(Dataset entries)
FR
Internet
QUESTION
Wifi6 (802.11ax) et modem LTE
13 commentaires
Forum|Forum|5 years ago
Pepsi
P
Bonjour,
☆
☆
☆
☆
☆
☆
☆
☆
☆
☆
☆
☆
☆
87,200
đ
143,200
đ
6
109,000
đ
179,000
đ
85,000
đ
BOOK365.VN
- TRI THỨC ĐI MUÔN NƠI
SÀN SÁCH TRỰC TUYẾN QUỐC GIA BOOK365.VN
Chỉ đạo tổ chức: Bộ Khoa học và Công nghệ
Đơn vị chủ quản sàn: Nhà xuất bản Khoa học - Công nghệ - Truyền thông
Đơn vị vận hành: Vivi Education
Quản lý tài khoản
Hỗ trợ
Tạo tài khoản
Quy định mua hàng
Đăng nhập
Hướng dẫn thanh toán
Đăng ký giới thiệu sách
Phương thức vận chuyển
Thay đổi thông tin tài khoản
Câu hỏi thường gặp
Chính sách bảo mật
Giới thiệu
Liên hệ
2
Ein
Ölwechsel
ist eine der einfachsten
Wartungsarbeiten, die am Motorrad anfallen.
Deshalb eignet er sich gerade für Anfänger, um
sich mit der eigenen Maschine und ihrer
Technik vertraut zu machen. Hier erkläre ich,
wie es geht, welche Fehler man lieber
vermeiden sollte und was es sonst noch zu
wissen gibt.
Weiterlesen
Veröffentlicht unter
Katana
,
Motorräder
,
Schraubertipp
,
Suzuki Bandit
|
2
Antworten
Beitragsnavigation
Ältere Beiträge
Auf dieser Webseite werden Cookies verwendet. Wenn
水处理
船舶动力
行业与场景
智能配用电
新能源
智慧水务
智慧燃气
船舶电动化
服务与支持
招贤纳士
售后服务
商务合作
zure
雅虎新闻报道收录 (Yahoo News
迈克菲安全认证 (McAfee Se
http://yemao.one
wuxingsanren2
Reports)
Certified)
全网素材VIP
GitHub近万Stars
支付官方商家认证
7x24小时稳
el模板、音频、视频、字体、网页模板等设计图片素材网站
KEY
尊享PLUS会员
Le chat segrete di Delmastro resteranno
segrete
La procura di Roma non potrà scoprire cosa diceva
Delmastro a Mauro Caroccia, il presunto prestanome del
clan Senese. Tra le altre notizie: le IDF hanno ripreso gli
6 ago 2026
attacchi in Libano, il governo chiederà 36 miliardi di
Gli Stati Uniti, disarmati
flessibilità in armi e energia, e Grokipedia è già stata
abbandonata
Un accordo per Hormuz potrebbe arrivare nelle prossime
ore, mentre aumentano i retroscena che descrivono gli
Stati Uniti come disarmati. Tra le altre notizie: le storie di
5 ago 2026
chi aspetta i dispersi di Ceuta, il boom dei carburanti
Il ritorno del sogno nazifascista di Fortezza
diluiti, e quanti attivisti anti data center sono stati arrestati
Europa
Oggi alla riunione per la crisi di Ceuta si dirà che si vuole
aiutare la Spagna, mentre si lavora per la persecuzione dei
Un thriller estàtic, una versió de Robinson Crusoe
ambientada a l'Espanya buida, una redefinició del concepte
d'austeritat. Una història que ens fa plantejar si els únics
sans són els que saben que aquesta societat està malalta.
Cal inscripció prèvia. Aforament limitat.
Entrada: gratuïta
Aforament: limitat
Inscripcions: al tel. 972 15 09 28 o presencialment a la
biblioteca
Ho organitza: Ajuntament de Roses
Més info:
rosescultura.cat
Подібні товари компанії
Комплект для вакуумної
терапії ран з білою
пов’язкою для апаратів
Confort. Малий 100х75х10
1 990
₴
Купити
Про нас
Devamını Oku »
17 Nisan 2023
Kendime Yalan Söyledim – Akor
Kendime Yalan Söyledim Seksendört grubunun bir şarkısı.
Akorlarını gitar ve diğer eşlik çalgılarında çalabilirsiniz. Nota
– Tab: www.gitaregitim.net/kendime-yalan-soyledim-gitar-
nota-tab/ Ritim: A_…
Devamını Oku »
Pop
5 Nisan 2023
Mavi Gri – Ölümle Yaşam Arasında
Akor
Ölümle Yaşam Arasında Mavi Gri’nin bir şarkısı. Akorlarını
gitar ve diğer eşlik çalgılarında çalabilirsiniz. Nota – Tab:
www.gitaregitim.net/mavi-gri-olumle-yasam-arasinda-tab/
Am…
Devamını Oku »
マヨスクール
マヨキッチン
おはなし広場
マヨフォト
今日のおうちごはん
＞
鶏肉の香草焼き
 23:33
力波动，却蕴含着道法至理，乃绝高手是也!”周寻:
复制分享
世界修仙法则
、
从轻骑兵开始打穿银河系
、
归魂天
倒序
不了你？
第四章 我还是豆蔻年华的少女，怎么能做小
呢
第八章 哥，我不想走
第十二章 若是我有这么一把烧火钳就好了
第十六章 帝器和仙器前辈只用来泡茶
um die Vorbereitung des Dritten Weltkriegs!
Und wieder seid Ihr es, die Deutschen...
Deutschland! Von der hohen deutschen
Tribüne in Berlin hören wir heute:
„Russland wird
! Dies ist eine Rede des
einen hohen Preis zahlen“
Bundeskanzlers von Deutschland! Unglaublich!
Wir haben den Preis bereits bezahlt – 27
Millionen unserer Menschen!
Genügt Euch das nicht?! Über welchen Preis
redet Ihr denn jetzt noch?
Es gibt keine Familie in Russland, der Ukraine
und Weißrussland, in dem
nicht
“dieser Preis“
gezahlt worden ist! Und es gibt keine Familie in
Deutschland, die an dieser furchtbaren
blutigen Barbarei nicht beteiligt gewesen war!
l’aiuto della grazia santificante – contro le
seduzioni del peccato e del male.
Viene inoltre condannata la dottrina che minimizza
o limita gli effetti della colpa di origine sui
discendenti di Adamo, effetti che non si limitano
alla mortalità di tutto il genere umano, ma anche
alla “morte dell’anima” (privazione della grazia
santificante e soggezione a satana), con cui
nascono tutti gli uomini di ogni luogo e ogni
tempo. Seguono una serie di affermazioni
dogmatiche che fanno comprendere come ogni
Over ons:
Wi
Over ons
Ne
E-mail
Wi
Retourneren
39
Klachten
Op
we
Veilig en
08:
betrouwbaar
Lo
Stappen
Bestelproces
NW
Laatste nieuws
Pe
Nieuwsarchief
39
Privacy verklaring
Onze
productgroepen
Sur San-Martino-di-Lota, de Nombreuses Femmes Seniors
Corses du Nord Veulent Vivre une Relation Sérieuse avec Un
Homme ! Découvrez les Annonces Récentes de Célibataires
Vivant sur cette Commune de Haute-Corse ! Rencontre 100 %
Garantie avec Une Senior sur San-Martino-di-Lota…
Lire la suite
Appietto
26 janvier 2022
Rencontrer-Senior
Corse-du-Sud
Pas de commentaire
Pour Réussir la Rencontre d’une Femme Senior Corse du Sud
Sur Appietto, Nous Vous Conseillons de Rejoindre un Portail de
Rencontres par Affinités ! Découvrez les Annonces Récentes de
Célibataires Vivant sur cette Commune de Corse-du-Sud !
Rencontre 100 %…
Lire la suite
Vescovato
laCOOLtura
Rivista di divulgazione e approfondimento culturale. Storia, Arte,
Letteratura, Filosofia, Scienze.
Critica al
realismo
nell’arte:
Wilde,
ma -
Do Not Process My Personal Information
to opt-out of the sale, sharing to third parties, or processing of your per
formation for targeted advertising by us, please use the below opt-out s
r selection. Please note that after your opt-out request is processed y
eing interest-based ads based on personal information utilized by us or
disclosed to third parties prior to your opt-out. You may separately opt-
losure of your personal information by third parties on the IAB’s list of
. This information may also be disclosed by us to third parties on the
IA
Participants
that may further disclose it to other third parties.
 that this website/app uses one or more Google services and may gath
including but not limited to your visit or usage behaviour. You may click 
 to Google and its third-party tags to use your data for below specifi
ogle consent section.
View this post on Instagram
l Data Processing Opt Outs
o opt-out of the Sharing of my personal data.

◆ Goal of the exercise ◆
Restate word for word the lines of the data above, starting at the line containing "ambientada a l'Espanya" and ending at the line containing "Confort. Малий 100х75х10", both included, and nothing more.

◆ Response to the exercise ◆
ambientada a l'Espanya buida, una redefinició del concepte
d'austeritat. Una història que ens fa plantejar si els únics
sans són els que saben que aquesta societat està malalta.
Cal inscripció prèvia. Aforament limitat.
Entrada: gratuïta
Aforament: limitat
Inscripcions: al tel. 972 15 09 28 o presencialment a la
biblioteca
Ho organitza: Ajuntament de Roses
Més info:
rosescultura.cat
Подібні товари компанії
Комплект для вакуумної
терапії ран з білою
пов’язкою для апаратів
Confort. Малий 100х75х10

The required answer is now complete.